(Dataset records):
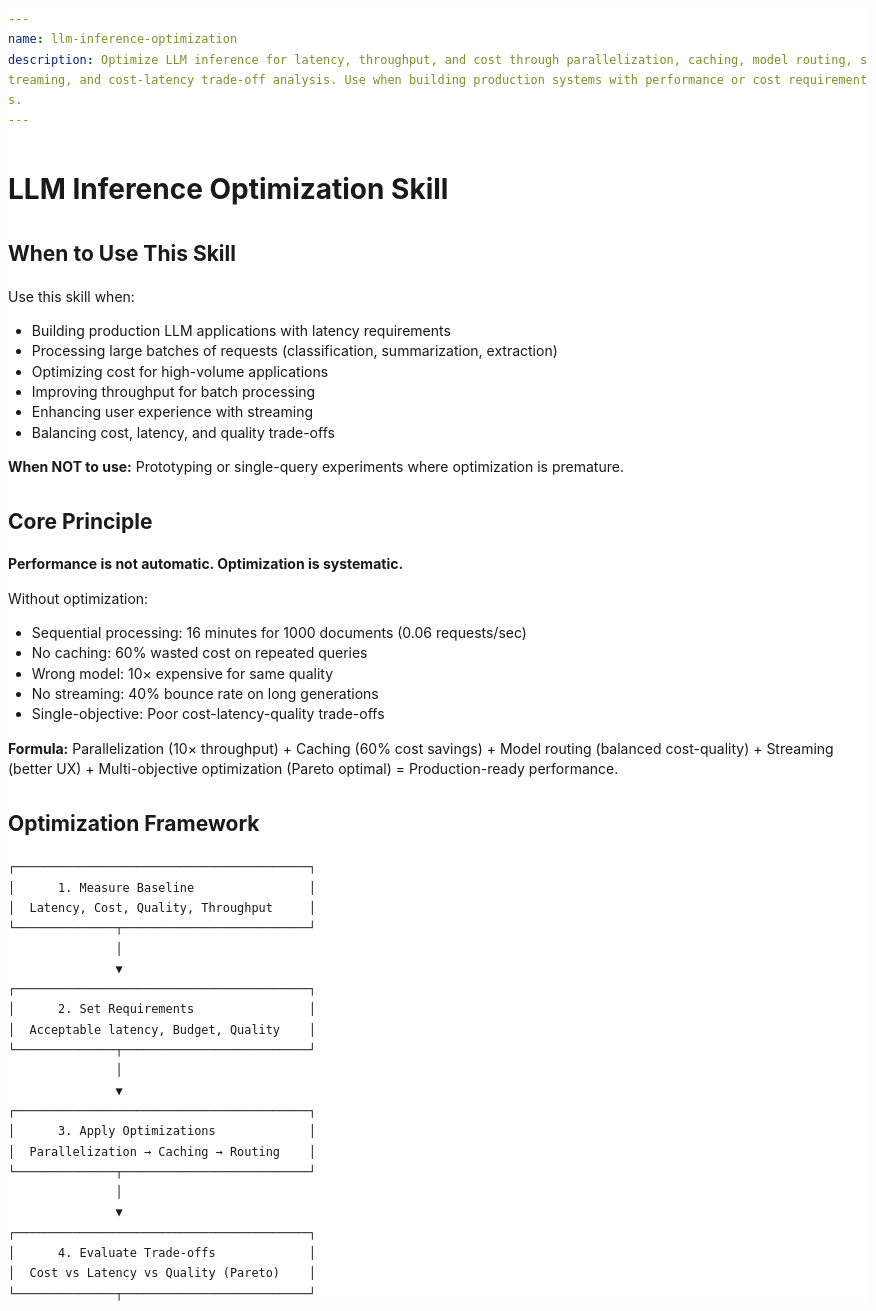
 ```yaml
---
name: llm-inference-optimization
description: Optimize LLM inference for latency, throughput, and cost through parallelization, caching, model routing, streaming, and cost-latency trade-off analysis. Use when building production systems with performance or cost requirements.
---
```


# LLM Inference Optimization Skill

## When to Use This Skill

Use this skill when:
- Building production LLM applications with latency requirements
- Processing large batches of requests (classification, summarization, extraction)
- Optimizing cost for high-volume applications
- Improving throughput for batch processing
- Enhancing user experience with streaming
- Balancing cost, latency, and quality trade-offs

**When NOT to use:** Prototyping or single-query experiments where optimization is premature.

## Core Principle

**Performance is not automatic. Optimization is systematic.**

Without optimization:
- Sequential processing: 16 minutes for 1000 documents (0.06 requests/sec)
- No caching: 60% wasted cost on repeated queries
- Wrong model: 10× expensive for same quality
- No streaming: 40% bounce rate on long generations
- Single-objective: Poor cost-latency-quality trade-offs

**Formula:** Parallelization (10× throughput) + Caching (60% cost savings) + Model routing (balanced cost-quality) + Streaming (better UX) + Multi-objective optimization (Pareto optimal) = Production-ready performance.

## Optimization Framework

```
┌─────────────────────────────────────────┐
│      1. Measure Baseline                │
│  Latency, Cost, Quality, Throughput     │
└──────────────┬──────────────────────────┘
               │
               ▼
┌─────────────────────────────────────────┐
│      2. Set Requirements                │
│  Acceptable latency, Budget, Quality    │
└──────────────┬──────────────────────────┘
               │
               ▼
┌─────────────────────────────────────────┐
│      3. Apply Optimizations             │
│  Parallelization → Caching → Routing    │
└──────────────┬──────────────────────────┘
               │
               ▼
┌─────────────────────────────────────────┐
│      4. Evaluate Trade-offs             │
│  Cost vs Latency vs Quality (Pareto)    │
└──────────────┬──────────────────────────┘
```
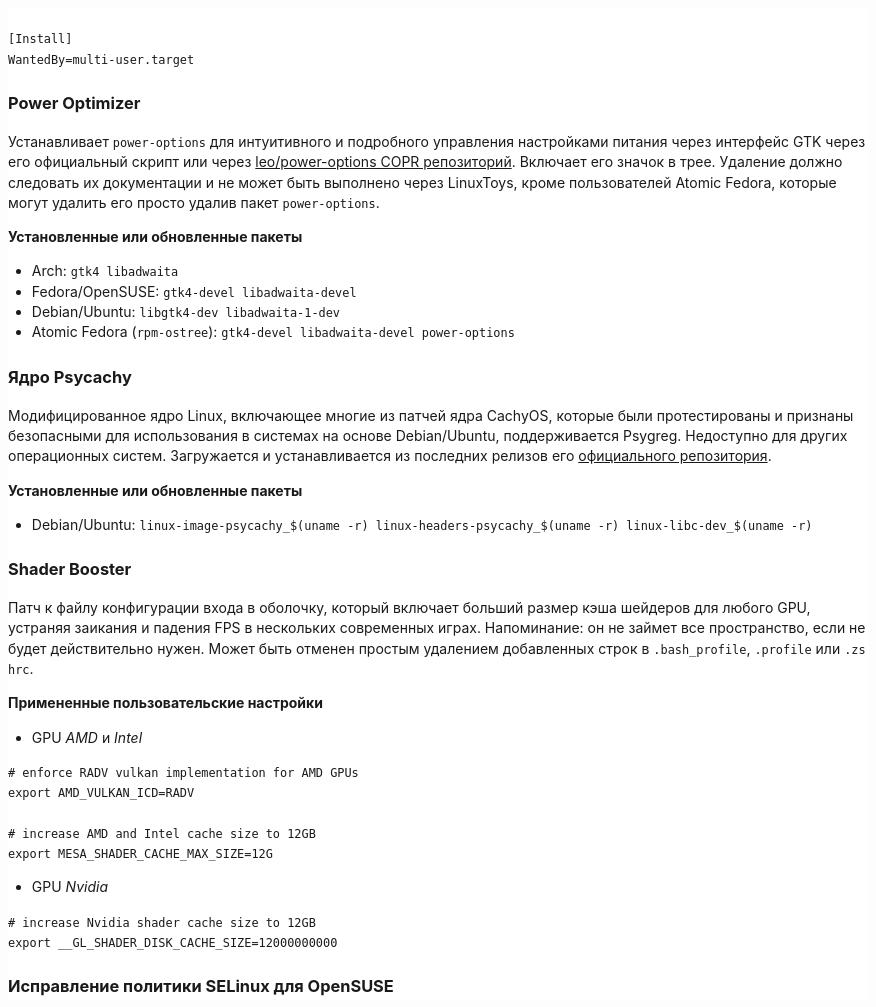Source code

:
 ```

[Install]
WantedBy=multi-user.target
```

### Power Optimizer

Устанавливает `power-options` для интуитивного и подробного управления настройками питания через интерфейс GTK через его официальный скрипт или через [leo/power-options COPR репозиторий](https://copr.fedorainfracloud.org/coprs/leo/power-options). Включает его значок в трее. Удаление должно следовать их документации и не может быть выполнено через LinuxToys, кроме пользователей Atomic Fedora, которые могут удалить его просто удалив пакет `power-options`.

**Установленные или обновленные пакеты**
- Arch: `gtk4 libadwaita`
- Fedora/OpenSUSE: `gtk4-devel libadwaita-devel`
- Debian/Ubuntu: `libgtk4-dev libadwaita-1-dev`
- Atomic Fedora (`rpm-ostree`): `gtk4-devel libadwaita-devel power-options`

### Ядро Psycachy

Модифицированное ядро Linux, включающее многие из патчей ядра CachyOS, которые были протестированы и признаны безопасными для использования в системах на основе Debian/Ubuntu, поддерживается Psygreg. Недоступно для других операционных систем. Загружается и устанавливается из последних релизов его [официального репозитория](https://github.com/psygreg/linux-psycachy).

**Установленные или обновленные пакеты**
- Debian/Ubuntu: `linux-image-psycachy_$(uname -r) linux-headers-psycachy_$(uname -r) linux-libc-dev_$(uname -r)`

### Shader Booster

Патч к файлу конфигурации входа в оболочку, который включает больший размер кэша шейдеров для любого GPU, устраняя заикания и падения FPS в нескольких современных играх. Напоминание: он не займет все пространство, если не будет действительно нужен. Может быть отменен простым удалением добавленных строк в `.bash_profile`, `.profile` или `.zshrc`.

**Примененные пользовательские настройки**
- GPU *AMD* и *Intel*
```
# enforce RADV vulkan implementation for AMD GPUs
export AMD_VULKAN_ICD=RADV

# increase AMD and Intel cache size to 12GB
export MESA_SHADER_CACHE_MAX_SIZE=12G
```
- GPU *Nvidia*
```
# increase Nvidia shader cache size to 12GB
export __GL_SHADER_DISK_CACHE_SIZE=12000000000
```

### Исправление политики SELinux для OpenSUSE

(Work order):
Bring together all lines of the entries above in which the string "objective" occurs.

(Response below):
- Single-objective: Poor cost-latency-quality trade-offs
**Formula:** Parallelization (10× throughput) + Caching (60% cost savings) + Model routing (balanced cost-quality) + Streaming (better UX) + Multi-objective optimization (Pareto optimal) = Production-ready performance.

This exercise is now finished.